• [Exercise goal]: Give back the whole listing exactly as written, pictures excluded.
[Stored data]
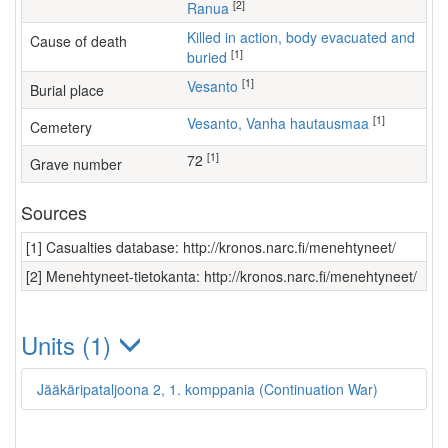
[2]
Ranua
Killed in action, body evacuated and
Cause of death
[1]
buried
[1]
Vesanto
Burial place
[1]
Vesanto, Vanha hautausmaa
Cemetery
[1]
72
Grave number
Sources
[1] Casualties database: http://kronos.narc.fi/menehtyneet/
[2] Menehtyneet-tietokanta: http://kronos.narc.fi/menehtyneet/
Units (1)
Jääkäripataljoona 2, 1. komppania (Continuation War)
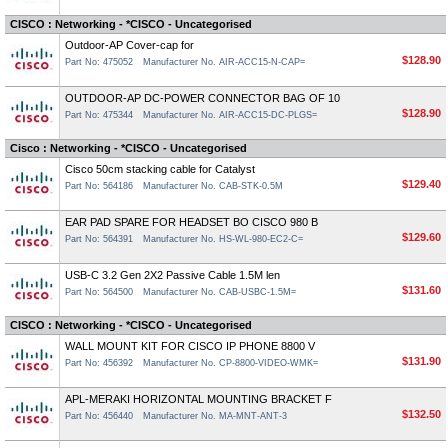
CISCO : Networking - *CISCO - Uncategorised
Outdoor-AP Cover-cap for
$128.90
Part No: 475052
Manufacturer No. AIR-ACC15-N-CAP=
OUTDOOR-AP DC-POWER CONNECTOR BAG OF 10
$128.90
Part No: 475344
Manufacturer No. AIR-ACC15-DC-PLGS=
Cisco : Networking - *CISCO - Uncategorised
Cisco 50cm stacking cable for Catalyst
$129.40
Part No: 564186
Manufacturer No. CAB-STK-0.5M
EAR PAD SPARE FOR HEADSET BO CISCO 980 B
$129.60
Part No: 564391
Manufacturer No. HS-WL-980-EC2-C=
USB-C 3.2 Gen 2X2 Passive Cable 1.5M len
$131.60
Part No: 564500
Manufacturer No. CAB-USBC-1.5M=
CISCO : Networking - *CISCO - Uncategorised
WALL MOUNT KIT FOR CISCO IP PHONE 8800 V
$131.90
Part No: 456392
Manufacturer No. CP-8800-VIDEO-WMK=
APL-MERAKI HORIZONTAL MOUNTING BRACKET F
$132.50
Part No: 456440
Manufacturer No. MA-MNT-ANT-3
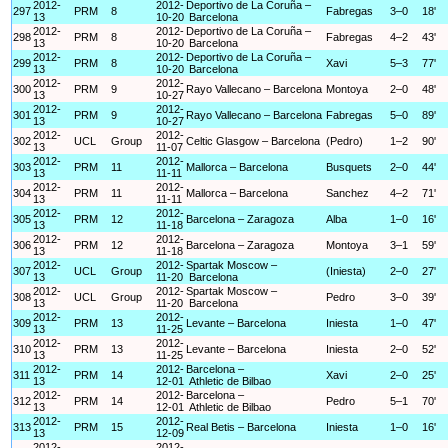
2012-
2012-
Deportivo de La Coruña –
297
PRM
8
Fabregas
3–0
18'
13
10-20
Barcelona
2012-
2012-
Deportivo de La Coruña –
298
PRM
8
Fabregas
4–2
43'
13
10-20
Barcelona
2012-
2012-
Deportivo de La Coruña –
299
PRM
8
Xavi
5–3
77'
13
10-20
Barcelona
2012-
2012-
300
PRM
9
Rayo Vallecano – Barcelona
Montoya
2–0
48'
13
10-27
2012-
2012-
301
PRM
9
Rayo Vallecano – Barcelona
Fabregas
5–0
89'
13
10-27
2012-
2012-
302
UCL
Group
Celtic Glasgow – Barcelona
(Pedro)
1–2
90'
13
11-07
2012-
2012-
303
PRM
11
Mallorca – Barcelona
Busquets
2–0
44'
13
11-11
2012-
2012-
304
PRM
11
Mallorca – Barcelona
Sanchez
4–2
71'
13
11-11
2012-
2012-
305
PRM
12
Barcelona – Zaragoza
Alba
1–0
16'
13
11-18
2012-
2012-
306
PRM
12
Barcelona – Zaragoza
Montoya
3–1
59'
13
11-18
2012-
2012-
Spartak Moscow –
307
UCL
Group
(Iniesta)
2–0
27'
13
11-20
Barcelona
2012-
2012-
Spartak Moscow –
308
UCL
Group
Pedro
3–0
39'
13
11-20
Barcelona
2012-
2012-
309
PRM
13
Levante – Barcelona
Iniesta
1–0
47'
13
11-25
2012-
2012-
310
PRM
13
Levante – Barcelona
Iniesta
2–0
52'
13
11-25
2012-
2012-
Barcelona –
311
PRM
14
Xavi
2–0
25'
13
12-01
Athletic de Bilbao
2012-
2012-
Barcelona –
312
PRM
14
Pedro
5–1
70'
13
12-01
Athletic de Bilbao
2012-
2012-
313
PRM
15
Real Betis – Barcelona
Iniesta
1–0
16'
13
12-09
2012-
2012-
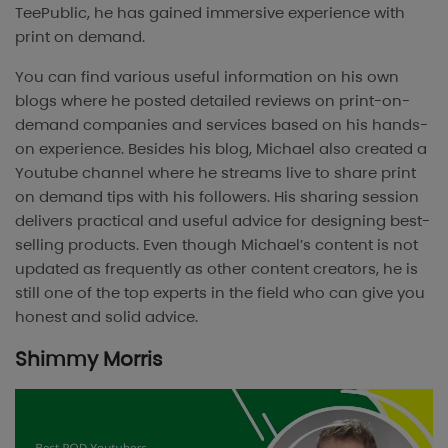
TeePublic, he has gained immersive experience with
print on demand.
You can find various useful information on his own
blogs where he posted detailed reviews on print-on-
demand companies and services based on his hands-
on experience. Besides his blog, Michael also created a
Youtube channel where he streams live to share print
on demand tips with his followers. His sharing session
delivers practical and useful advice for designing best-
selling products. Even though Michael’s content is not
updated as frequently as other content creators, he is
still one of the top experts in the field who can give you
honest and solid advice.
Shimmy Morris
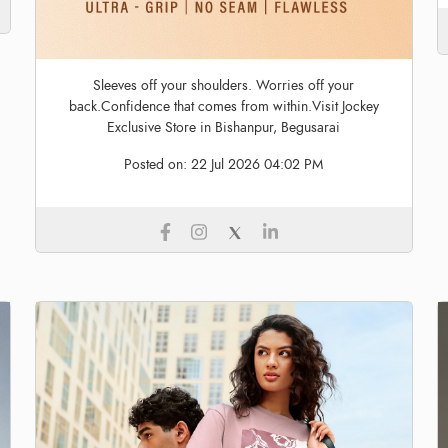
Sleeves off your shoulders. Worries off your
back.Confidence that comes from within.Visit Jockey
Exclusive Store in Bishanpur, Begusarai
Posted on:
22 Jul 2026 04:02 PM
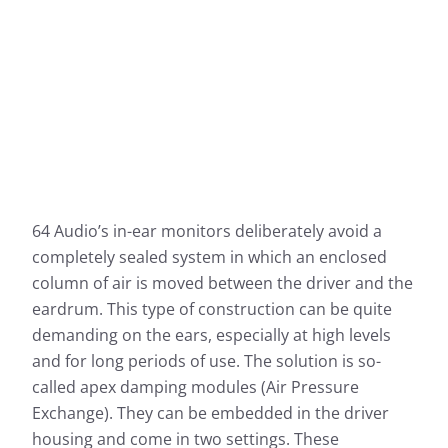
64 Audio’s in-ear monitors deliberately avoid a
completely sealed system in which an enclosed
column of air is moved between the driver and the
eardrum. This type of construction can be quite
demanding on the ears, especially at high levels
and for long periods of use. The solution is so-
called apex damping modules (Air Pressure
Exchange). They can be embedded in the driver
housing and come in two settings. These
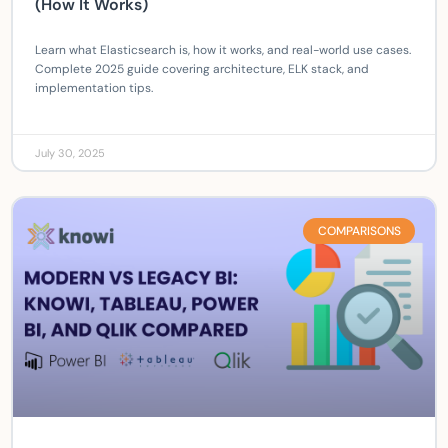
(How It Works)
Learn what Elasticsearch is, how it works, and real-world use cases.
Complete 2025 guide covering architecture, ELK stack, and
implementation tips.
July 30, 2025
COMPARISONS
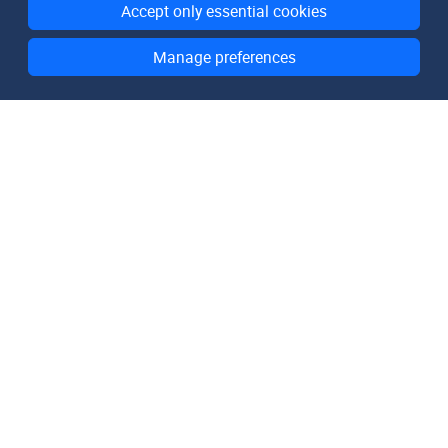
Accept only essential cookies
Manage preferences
[/Stored data]
• [Output below]:
[2]
Ranua
Killed in action, body evacuated and
Cause of death
[1]
buried
[1]
Vesanto
Burial place
[1]
Vesanto, Vanha hautausmaa
Cemetery
[1]
72
Grave number
Sources
[1] Casualties database: http://kronos.narc.fi/menehtyneet/
[2] Menehtyneet-tietokanta: http://kronos.narc.fi/menehtyneet/
Units (1)
Jääkäripataljoona 2, 1. komppania (Continuation War)
CISCO : Networking - *CISCO - Uncategorised
Outdoor-AP Cover-cap for
$128.90
Part No: 475052
Manufacturer No. AIR-ACC15-N-CAP=
OUTDOOR-AP DC-POWER CONNECTOR BAG OF 10
$128.90
Part No: 475344
Manufacturer No. AIR-ACC15-DC-PLGS=
Cisco : Networking - *CISCO - Uncategorised
Cisco 50cm stacking cable for Catalyst
$129.40
Part No: 564186
Manufacturer No. CAB-STK-0.5M
EAR PAD SPARE FOR HEADSET BO CISCO 980 B
$129.60
Part No: 564391
Manufacturer No. HS-WL-980-EC2-C=
USB-C 3.2 Gen 2X2 Passive Cable 1.5M len
$131.60
Part No: 564500
Manufacturer No. CAB-USBC-1.5M=
CISCO : Networking - *CISCO - Uncategorised
WALL MOUNT KIT FOR CISCO IP PHONE 8800 V
$131.90
Part No: 456392
Manufacturer No. CP-8800-VIDEO-WMK=
APL-MERAKI HORIZONTAL MOUNTING BRACKET F
$132.50
Part No: 456440
Manufacturer No. MA-MNT-ANT-3
2012-
2012-
Deportivo de La Coruña –
297
PRM
8
Fabregas
3–0
18'
13
10-20
Barcelona
2012-
2012-
Deportivo de La Coruña –
298
PRM
8
Fabregas
4–2
43'
13
10-20
Barcelona
2012-
2012-
Deportivo de La Coruña –
299
PRM
8
Xavi
5–3
77'
13
10-20
Barcelona
2012-
2012-
300
PRM
9
Rayo Vallecano – Barcelona
Montoya
2–0
48'
13
10-27
2012-
2012-
301
PRM
9
Rayo Vallecano – Barcelona
Fabregas
5–0
89'
13
10-27
2012-
2012-
302
UCL
Group
Celtic Glasgow – Barcelona
(Pedro)
1–2
90'
13
11-07
2012-
2012-
303
PRM
11
Mallorca – Barcelona
Busquets
2–0
44'
13
11-11
2012-
2012-
304
PRM
11
Mallorca – Barcelona
Sanchez
4–2
71'
13
11-11
2012-
2012-
305
PRM
12
Barcelona – Zaragoza
Alba
1–0
16'
13
11-18
2012-
2012-
306
PRM
12
Barcelona – Zaragoza
Montoya
3–1
59'
13
11-18
2012-
2012-
Spartak Moscow –
307
UCL
Group
(Iniesta)
2–0
27'
13
11-20
Barcelona
2012-
2012-
Spartak Moscow –
308
UCL
Group
Pedro
3–0
39'
13
11-20
Barcelona
2012-
2012-
309
PRM
13
Levante – Barcelona
Iniesta
1–0
47'
13
11-25
2012-
2012-
310
PRM
13
Levante – Barcelona
Iniesta
2–0
52'
13
11-25
2012-
2012-
Barcelona –
311
PRM
14
Xavi
2–0
25'
13
12-01
Athletic de Bilbao
2012-
2012-
Barcelona –
312
PRM
14
Pedro
5–1
70'
13
12-01
Athletic de Bilbao
2012-
2012-
313
PRM
15
Real Betis – Barcelona
Iniesta
1–0
16'
13
12-09
2012-
2012-
TeePublic, he has gained immersive experience with
print on demand.
You can find various useful information on his own
blogs where he posted detailed reviews on print-on-
demand companies and services based on his hands-
on experience. Besides his blog, Michael also created a
Youtube channel where he streams live to share print
on demand tips with his followers. His sharing session
delivers practical and useful advice for designing best-
selling products. Even though Michael’s content is not
updated as frequently as other content creators, he is
still one of the top experts in the field who can give you
honest and solid advice.
Shimmy Morris
Sleeves off your shoulders. Worries off your
back.Confidence that comes from within.Visit Jockey
Exclusive Store in Bishanpur, Begusarai
Posted on:
22 Jul 2026 04:02 PM
64 Audio’s in-ear monitors deliberately avoid a
completely sealed system in which an enclosed
column of air is moved between the driver and the
eardrum. This type of construction can be quite
demanding on the ears, especially at high levels
and for long periods of use. The solution is so-
called apex damping modules (Air Pressure
Exchange). They can be embedded in the driver
housing and come in two settings. These
(How It Works)
Learn what Elasticsearch is, how it works, and real-world use cases.
Complete 2025 guide covering architecture, ELK stack, and
implementation tips.
July 30, 2025
COMPARISONS
Accept only essential cookies
Manage preferences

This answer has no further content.